Prompt:
In duplicating the lines below, keep every word unchanged and drop the pictures.

Start of Block

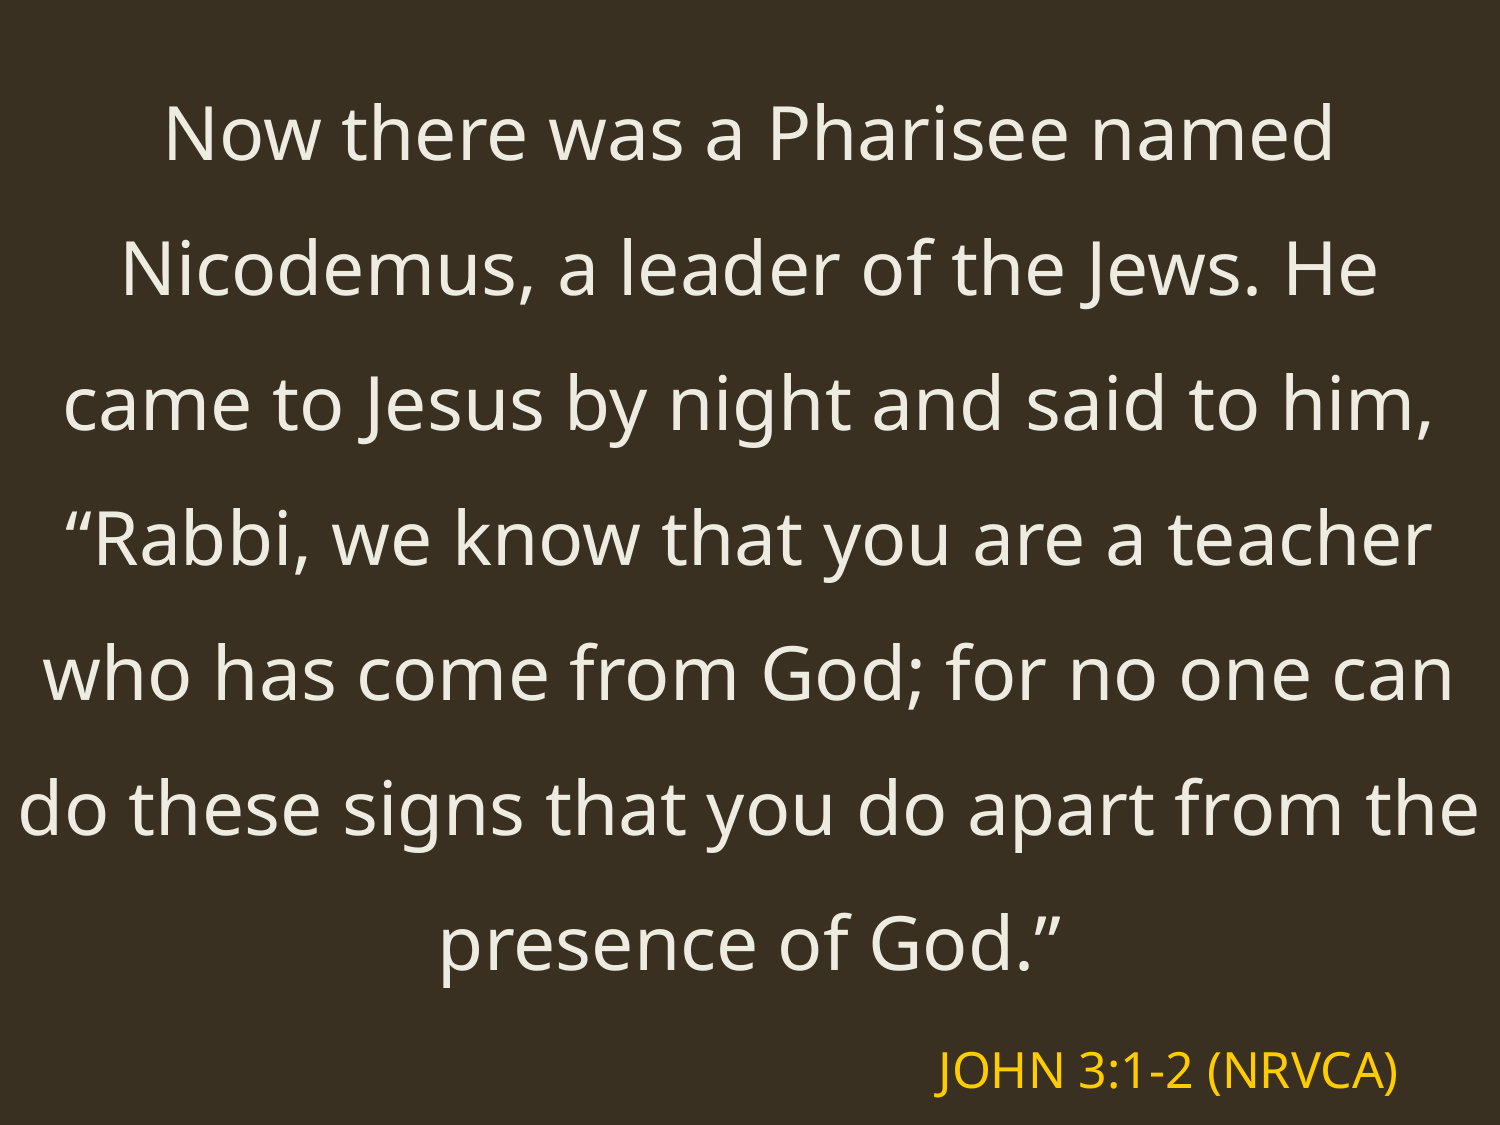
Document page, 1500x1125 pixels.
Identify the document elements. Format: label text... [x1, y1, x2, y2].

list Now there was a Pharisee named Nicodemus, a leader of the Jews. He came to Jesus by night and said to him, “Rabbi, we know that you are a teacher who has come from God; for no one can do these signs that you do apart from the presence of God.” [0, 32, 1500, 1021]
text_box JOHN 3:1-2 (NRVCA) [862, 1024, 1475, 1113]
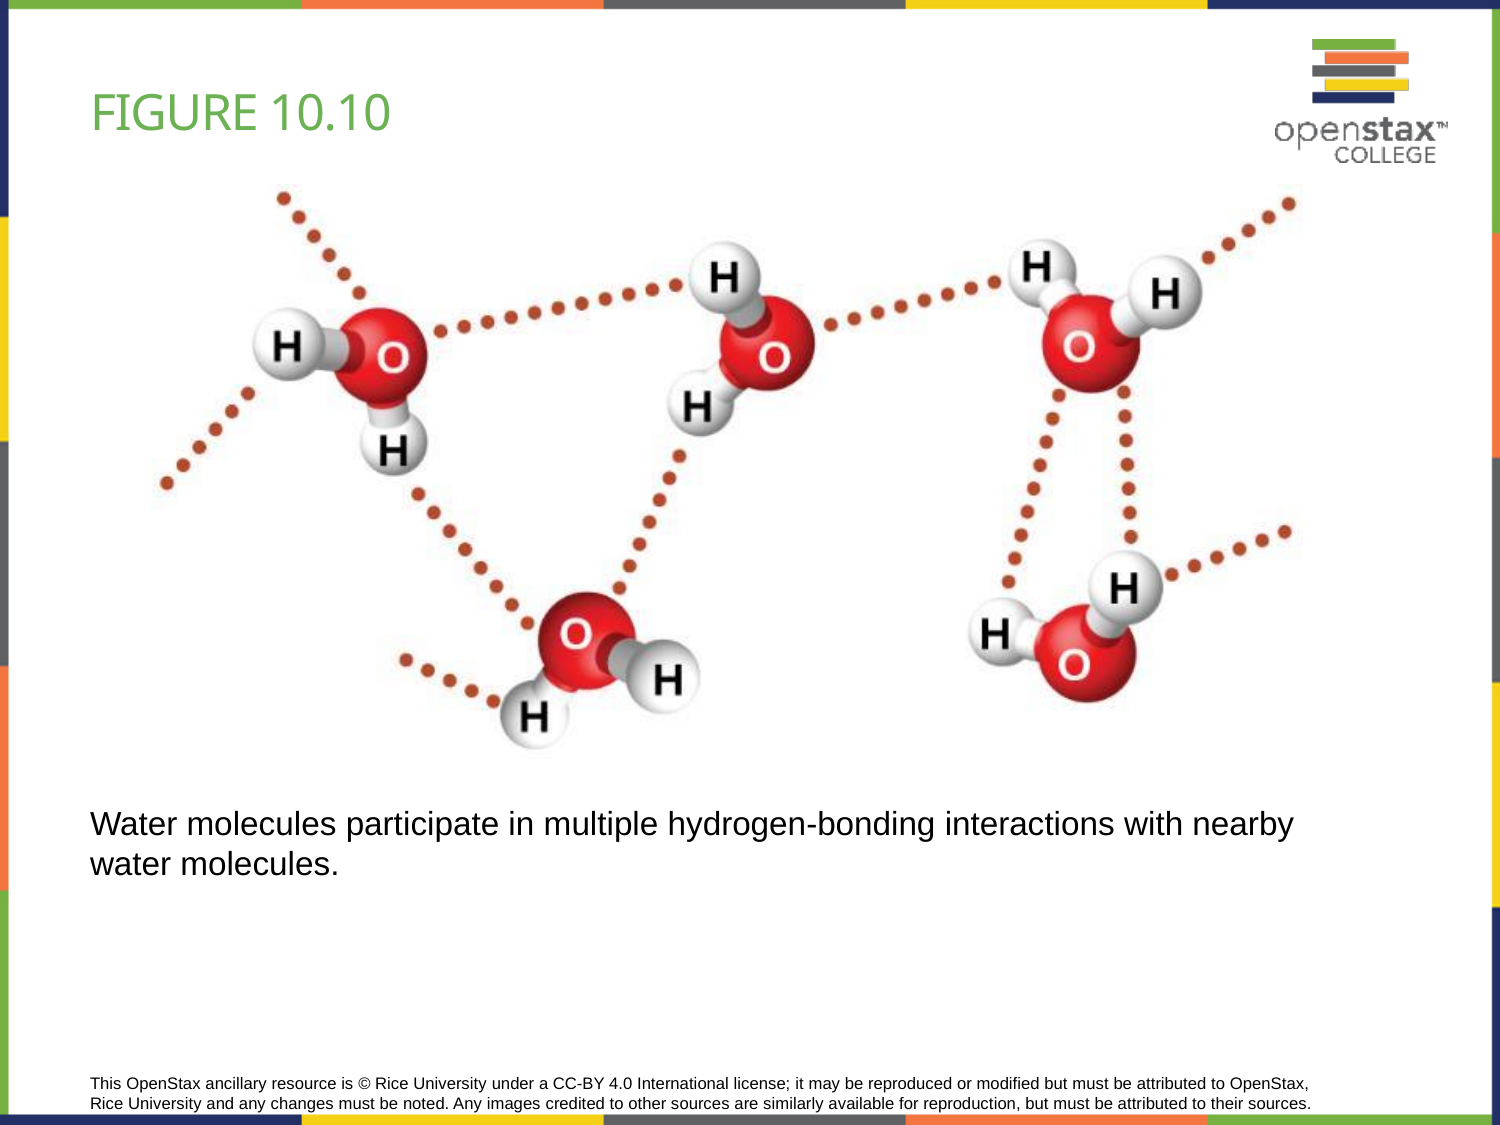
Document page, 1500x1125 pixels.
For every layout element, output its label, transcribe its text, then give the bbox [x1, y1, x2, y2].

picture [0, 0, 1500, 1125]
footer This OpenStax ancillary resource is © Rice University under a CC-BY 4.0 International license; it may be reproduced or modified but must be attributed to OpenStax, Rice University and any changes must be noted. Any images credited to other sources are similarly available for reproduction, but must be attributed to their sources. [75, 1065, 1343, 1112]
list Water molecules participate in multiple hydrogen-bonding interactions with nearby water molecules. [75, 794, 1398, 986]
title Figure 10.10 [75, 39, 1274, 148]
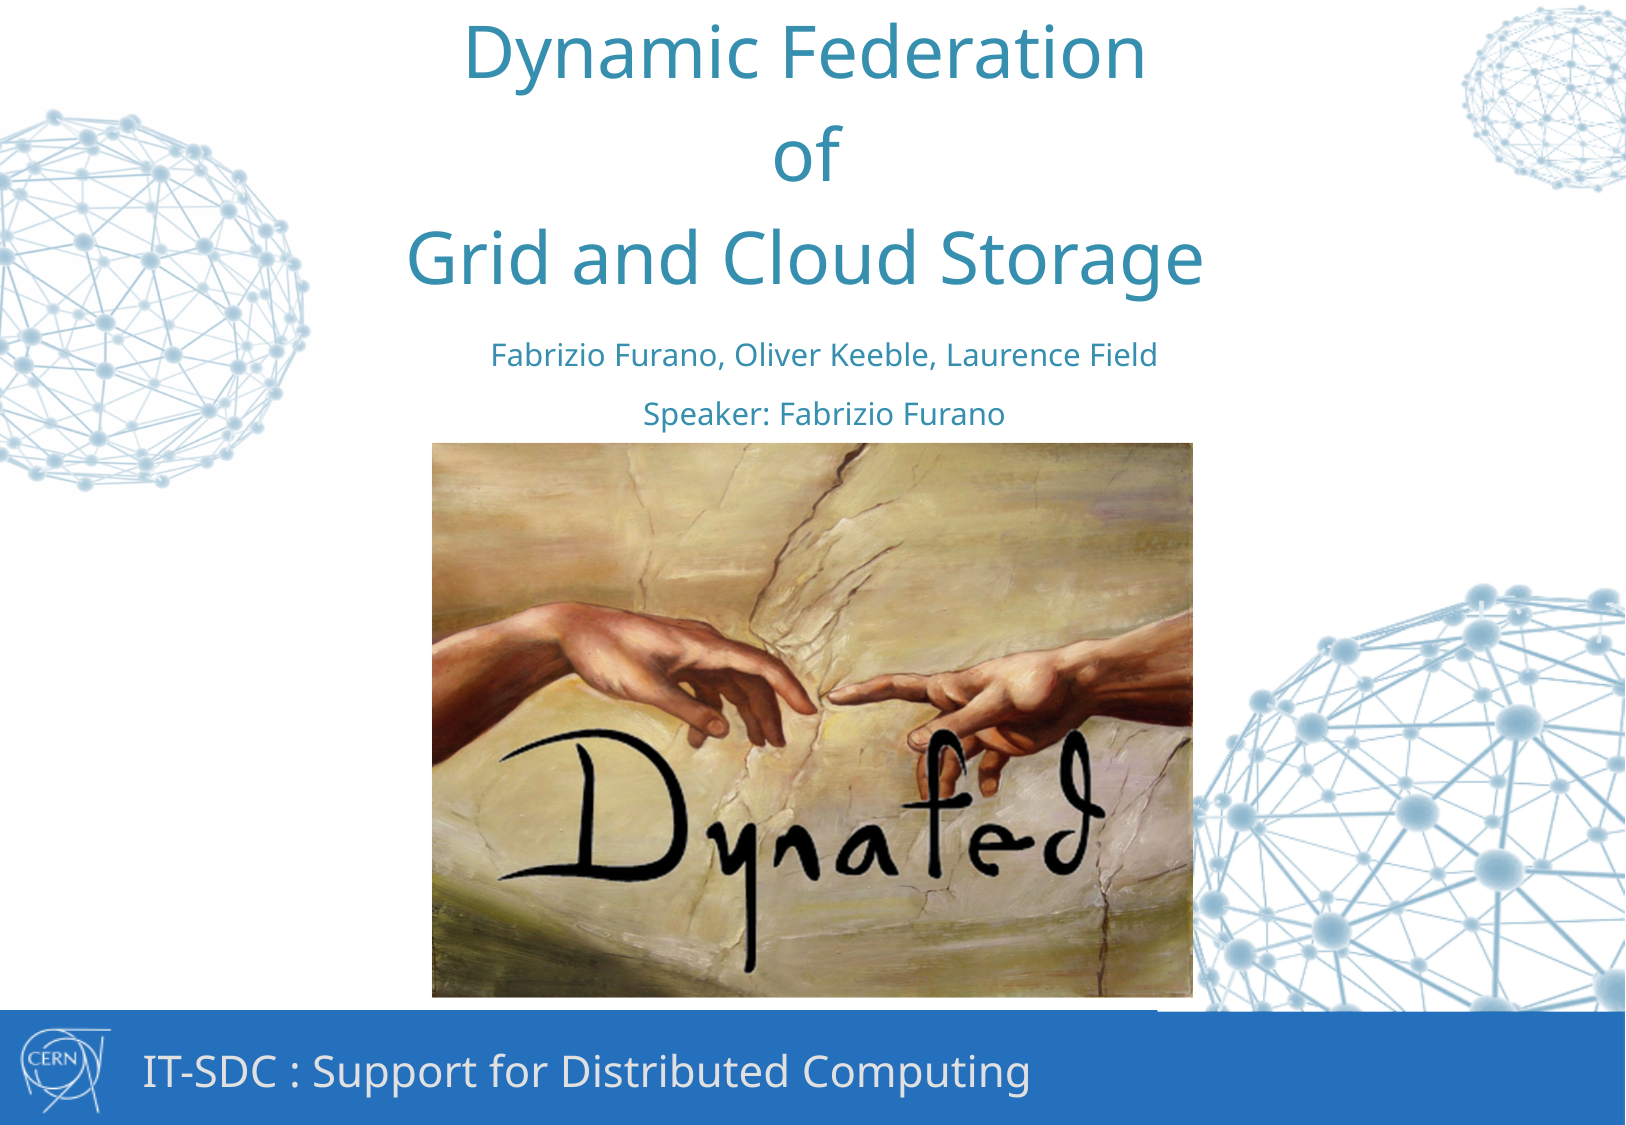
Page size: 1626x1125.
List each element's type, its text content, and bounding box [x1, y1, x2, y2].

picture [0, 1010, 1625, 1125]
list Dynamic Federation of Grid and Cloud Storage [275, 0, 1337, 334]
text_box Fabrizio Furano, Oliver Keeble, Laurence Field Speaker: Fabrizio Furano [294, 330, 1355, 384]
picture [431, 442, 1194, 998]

End of Block

Answer area:
Document page, 1500x1125 pixels.
Identify the document elements. Format: label text... [x1, y1, x2, y2].

list Now there was a Pharisee named Nicodemus, a leader of the Jews. He came to Jesus by night and said to him, “Rabbi, we know that you are a teacher who has come from God; for no one can do these signs that you do apart from the presence of God.” [0, 32, 1500, 1021]
text_box JOHN 3:1-2 (NRVCA) [862, 1024, 1475, 1113]
Document page, 1500x1125 pixels.
For every layout element, output its label, transcribe its text, then give the bbox [x1, y1, x2, y2].

picture [0, 0, 1500, 1125]
footer This OpenStax ancillary resource is © Rice University under a CC-BY 4.0 International license; it may be reproduced or modified but must be attributed to OpenStax, Rice University and any changes must be noted. Any images credited to other sources are similarly available for reproduction, but must be attributed to their sources. [75, 1065, 1343, 1112]
list Water molecules participate in multiple hydrogen-bonding interactions with nearby water molecules. [75, 794, 1398, 986]
title Figure 10.10 [75, 39, 1274, 148]
Page size: 1626x1125.
List each element's type, its text content, and bounding box [x1, y1, x2, y2].

picture [0, 1010, 1625, 1125]
list Dynamic Federation of Grid and Cloud Storage [275, 0, 1337, 334]
text_box Fabrizio Furano, Oliver Keeble, Laurence Field Speaker: Fabrizio Furano [294, 330, 1355, 384]
picture [431, 442, 1194, 998]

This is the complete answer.